■ Texte présenté:

M. Alain Anziani
Président, Bordeaux Métropole
Esplanade Charles-de-Gaulle
33045 Bordeaux Cedex
M. Jean-Daniel Alamargot
Commissaire-enquêteur
Service foncier du Pôle territorial de Bordeaux
Esplanade Charles-de-Gaulle
33045 Bordeaux Cedex
Extrait de notre Lettre recommandée avec Accusé de réception
Bordeaux, le 30 novembre 2020
Objet : Projet de classement d’office de la Cité de Vadelaincourt (Bordeaux)
Arrêté n° 2020 BM 1130, du 23 septembre 2020
Monsieur le Président,
Monsieur le Commissaire-enquêteur,
Bordeaux Métropole a décidé d’entamer une procédure en vue du classement d’office de la Cité Vadelaincourt, à Bordeaux. Elle a pris, à cet effet, l’Arrêté n° 2020 BM 1130, portant ouverture de l’enquête publique, du 16 novembre au 1er décembre 2020.

■ Extrait de source:
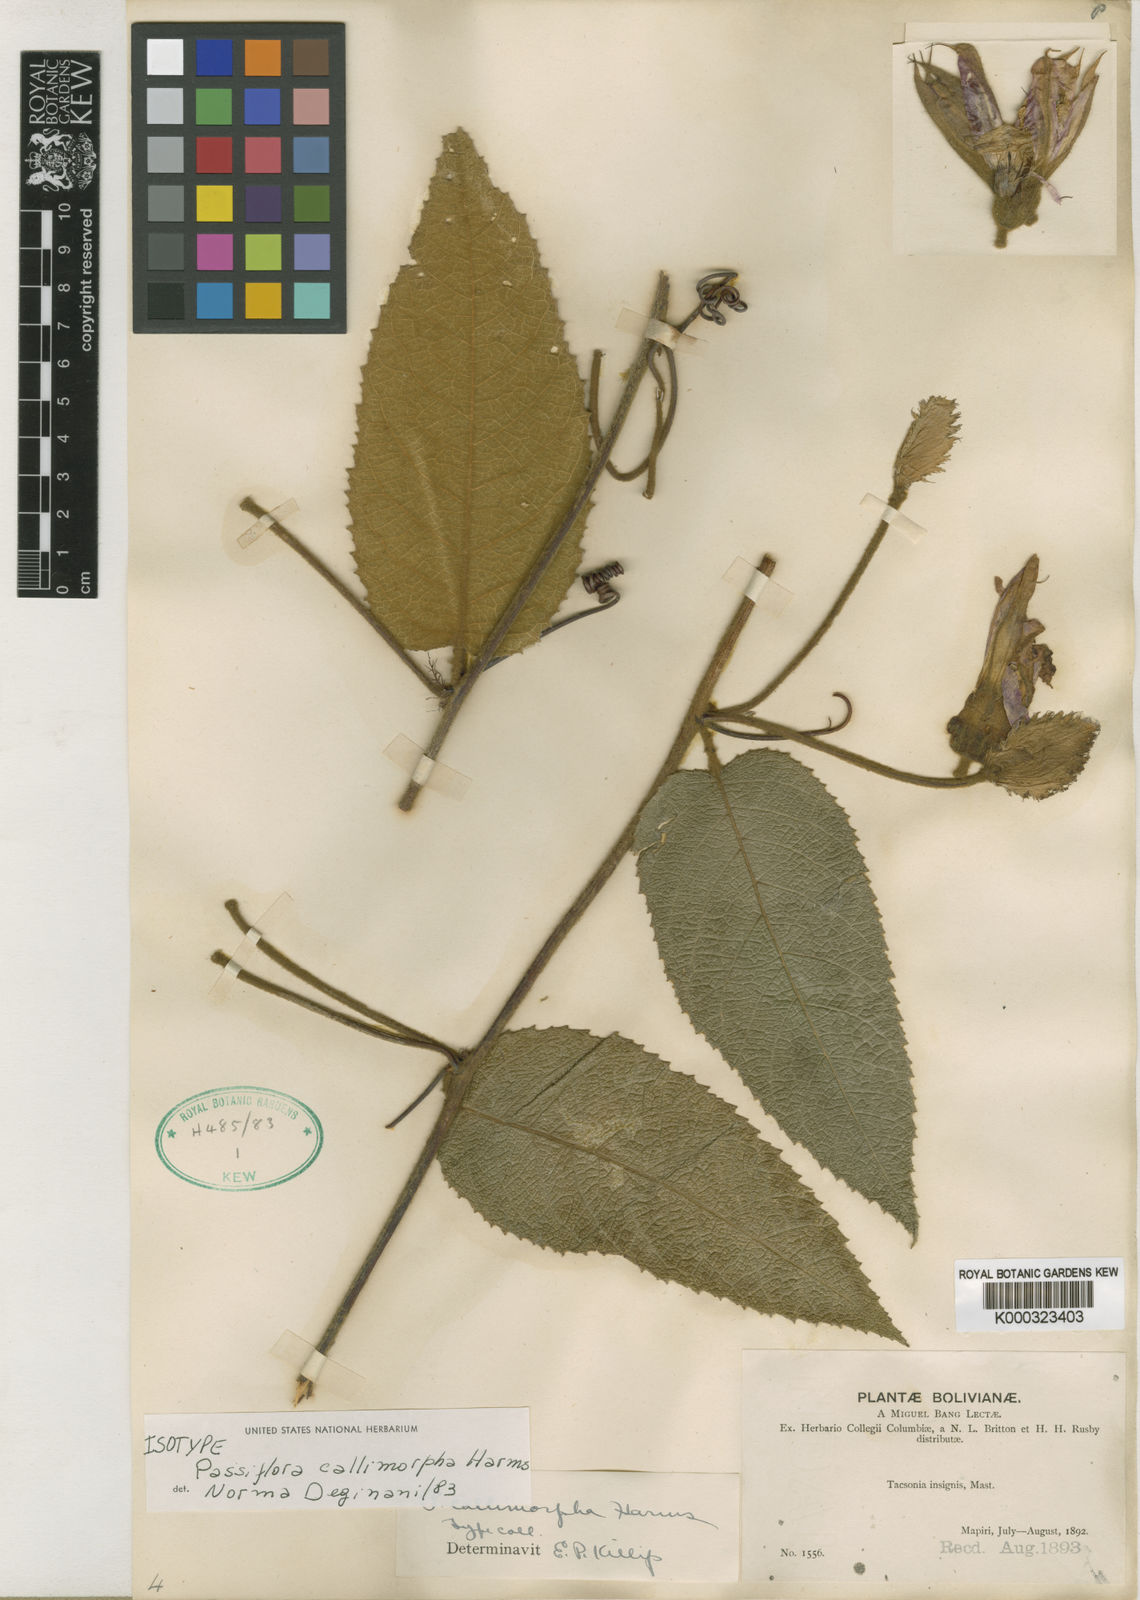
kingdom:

■ Exercices et consignes:
A) Pour chacune des affirmations suivantes, indiquez par oui ou par non si elle concorde avec le courrier sur le classement de la Cité de Vadelaincourt, en citant littéralement les mots du courrier qui tranchent : (i) l’enquête publique prend fin le 1er décembre 2020 ; (ii) le courrier s’adresse au seul président de Bordeaux Métropole ; (iii) l’arrêté n° 2020 BM 1130 est daté du 30 novembre 2020.
B) Reformulez sous forme de liste le paragraphe du courrier sur le classement de la Cité de Vadelaincourt qui commence par « Bordeaux Métropole a décidé », en conservant ses faits essentiels.

■ Réponses successives:
A)
(i) Oui : « du 16 novembre au 1er décembre 2020 ».
(ii) Non : « Monsieur le Commissaire-enquêteur, ».
(iii) Non : « Arrêté n° 2020 BM 1130, du 23 septembre 2020 ».

B)
- Bordeaux Métropole a engagé une procédure de classement d’office de la Cité Vadelaincourt, à Bordeaux.
- Elle a pris à cette fin l’Arrêté n° 2020 BM 1130.
- Cet arrêté ouvre l’enquête publique du 16 novembre au 1er décembre 2020.